Jaką historię mógłby nam dać film o Bioshocku?
Seria strzelanek sci-fi ma w sumie trzy gry, z kolejną w przygotowaniu, a jej akcja rozgrywa się w różnych „punkowych światach”. Akcja dwóch pierwszych gier toczy się w inspirowanym filmem noir z lat 20. ubiegłego wieku dieselpunkowym świecie i podwodnym mieście Rapture. W trzecim sequelu, wydanym w 2013 roku, znajdujemy się w steampunkowym podniebnym mieście zwanym Columbia.

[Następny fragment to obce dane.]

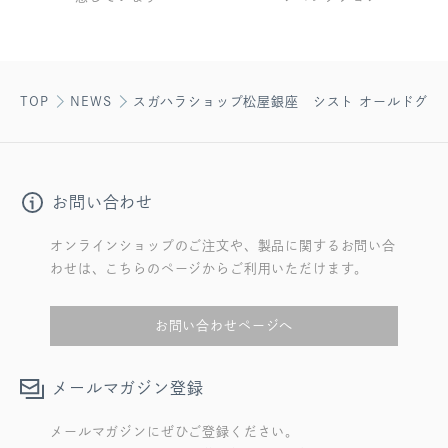
TOP
NEWS
スガハラショップ松屋銀座 シスト オールドグラ
お問い合わせ
オンラインショップのご注文や、製品に関するお問い合
わせは、こちらのページからご利用いただけます。
お問い合わせページへ
メールマガジン登録
メールマガジンにぜひご登録ください。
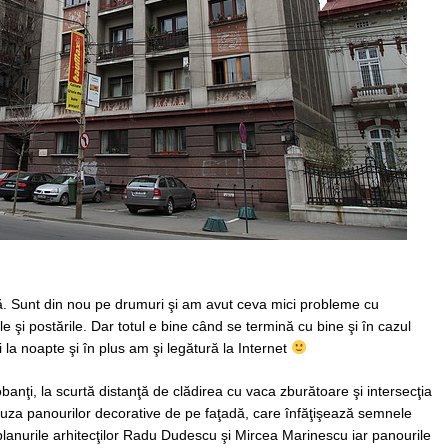
tă. Sunt din nou pe drumuri şi am avut ceva mici probleme cu
 şi postările. Dar totul e bine când se termină cu bine şi în cazul
a noapte şi în plus am şi legătură la Internet
anţi, la scurtă distanţă de clădirea cu vaca zburătoare şi intersecţia
uza panourilor decorative de pe faţadă, care înfăţişează semnele
 planurile arhitecţilor Radu Dudescu şi Mircea Marinescu iar panourile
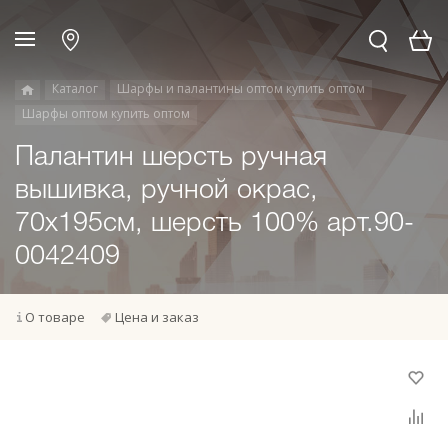
Каталог
Шарфы и палантины оптом купить оптом
Шарфы оптом купить оптом
Палантин шерсть ручная
вышивка, ручной окрас,
70х195см, шерсть 100% арт.90-
0042409
О товаре
Цена и заказ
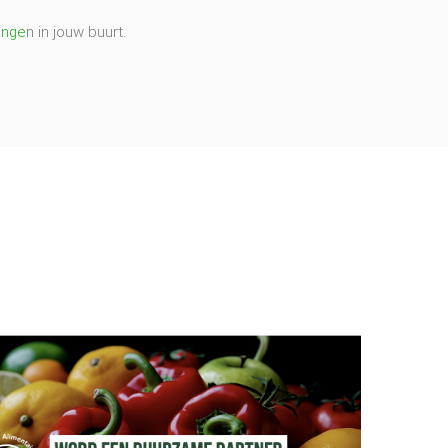
inge
n in jouw buurt.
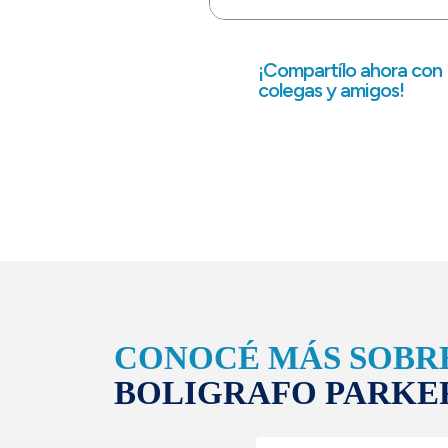
¡Compartílo ahora con
colegas y amigos!
CONOCÉ MÁS SOBR
BOLIGRAFO PARKE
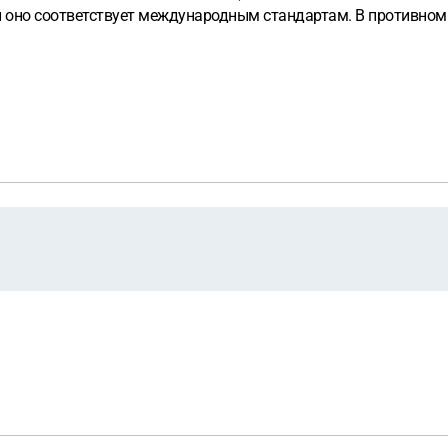
и оно соответствует международным стандартам. В противном 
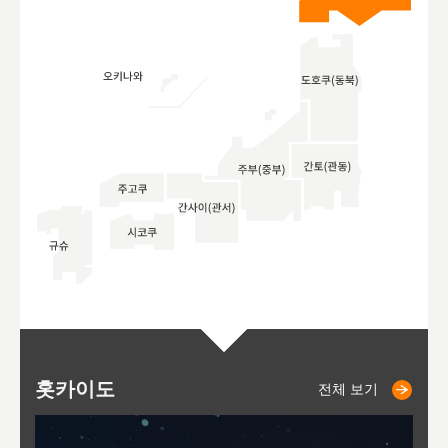
홋카이도
니세코
니키쵸
삿포로
오타루
도호
아
야
후
전체 보기
전체 보기
전체 보기
전체 보기
전체 보기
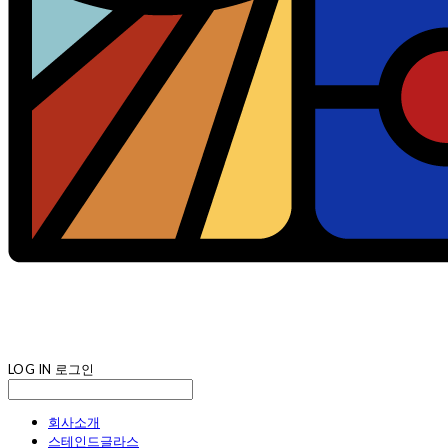
LOG IN
로그인
회사소개
스테인드글라스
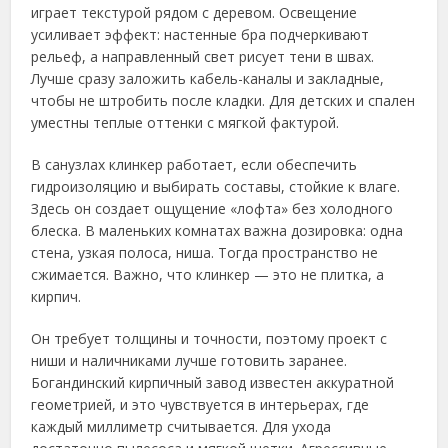
играет текстурой рядом с деревом. Освещение
усиливает эффект: настенные бра подчеркивают
рельеф, а направленный свет рисует тени в швах.
Лучше сразу заложить кабель-каналы и закладные,
чтобы не штробить после кладки. Для детских и спален
уместны теплые оттенки с мягкой фактурой.
В санузлах клинкер работает, если обеспечить
гидроизоляцию и выбирать составы, стойкие к влаге.
Здесь он создает ощущение «лофта» без холодного
блеска. В маленьких комнатах важна дозировка: одна
стена, узкая полоса, ниша. Тогда пространство не
сжимается. Важно, что клинкер — это не плитка, а
кирпич.
Он требует толщины и точности, поэтому проект с
ниши и наличниками лучше готовить заранее.
Богандинский кирпичный завод известен аккуратной
геометрией, и это чувствуется в интерьерах, где
каждый миллиметр считывается. Для ухода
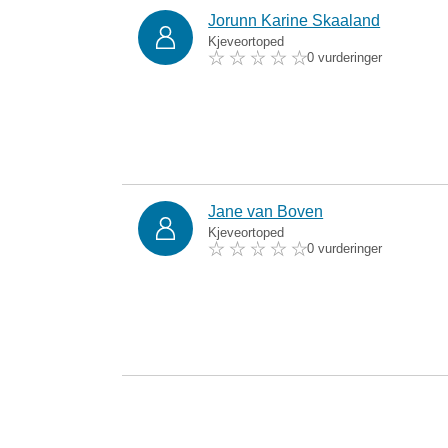
Jorunn Karine Skaaland
Kjeveortoped
0 vurderinger
Jane van Boven
Kjeveortoped
0 vurderinger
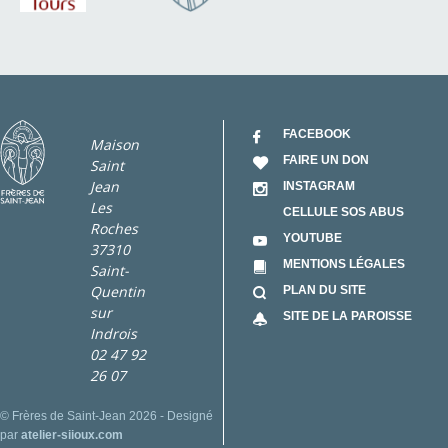
FACEBOOK
Maison
FAIRE UN DON
Saint
Jean
INSTAGRAM
Les
CELLULE SOS ABUS
Roches
YOUTUBE
37310
MENTIONS LÉGALES
Saint-
Quentin
PLAN DU SITE
sur
SITE DE LA PAROISSE
Indrois
02 47 92
26 07
© Frères de Saint-Jean 2026 - Designé
par
atelier-siioux.com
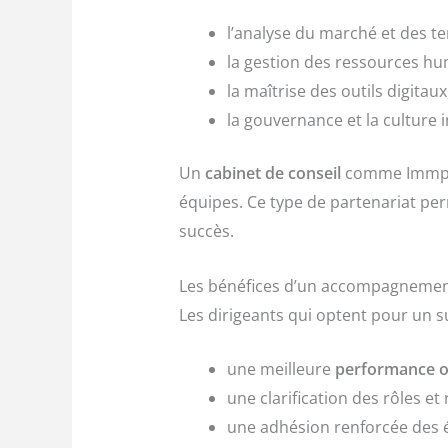
l’analyse du marché et des t
la gestion des ressources hu
la maîtrise des outils digitaux
la gouvernance et la culture 
Un
cabinet de conseil
comme Immprov
équipes. Ce type de partenariat per
succès.
Les bénéfices d’un accompagnemen
Les dirigeants qui optent pour un s
une meilleure
performance o
une clarification des rôles et
une adhésion renforcée des 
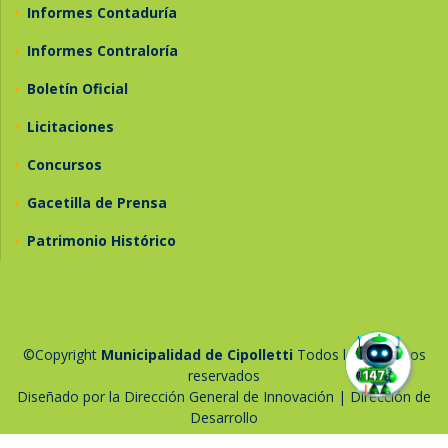
•
Informes Contaduría
•
Informes Contraloría
•
Boletín Oficial
•
Licitaciones
•
Concursos
•
Gacetilla de Prensa
•
Patrimonio Histórico
©Copyright
Municipalidad de Cipolletti
Todos los derechos
reservados
Diseñado por la Dirección General de Innovación | Dirección de
Desarrollo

Poza nazwą, wszystkie gry są luźno połączone przerośniętą, równoległą do wszechświata fabułą podróży w czasie, która nawet po kilkukrotnym zagraniu byłaby zbyt skomplikowana, by opisać ją tutaj w całej rozciągłości w zrozumiały sposób.
Jest tu jednak spory potencjał na kilka ciekawych filmów! Według zdjęcia zapowiedzi na Twitterze, film Bioshock Netflixa będzie oparty na pierwszej części gry wideo. Pasuje to również do cytowanej frazy założyciela Rapture, Andrew Ryana, „Would You Kindly”, która stała się ikoną w świecie gier.
„Wszyscy dokonujemy wyborów, ale w końcu nasze wybory czynią nas.”
Netflix + BioShock. Czy zechcecie być na bieżąco? pic.twitter.com/Ke1oJQileX
– Netflix Geeked (@NetflixGeeked) 15 lutego 2022
Poza faktem, że prace nad filmową adaptacją już się rozpoczęły, nie ma na razie żadnych dalszych informacji. Nie należy więc spodziewać się premiery w najbliższym czasie. Ale to pozostawia tym więcej czasu na oczekiwanie i interpretację pierwszych przyszłych kąsków informacyjnych, zdjęć i zwiastunów. Nie wiadomo też jeszcze, czy filmowa adaptacja serii Bioshock, tworzona wraz z wydawcą Take-Two Interactive, będzie filmem aktorskim czy animowanym. Obydwie z nich spisałyby się bardzo dobrze. Liczymy trochę na to drugie, bo Netflix, ze swoimi animowanymi adaptacjami popularnych gier wideo, pokazał lepszą wprawę niż wielkie hollywoodzkie studia z filmami live-action z popularnych serii gier wideo. Zobaczcie Resident Evil, w tym tygodniu Uncharted, Doom czy Tomb Raider.
Jednak seria HALO firmy Paramount, która ukaże się w tym roku, może okazać się sukcesem. Można już podziwiać niemiecki fanfilm HALO na YouTube i zobaczyć, co jest możliwe przy ograniczonych środkach finansowych, ale tym bardziej pasji, talencie i dbałości o szczegóły.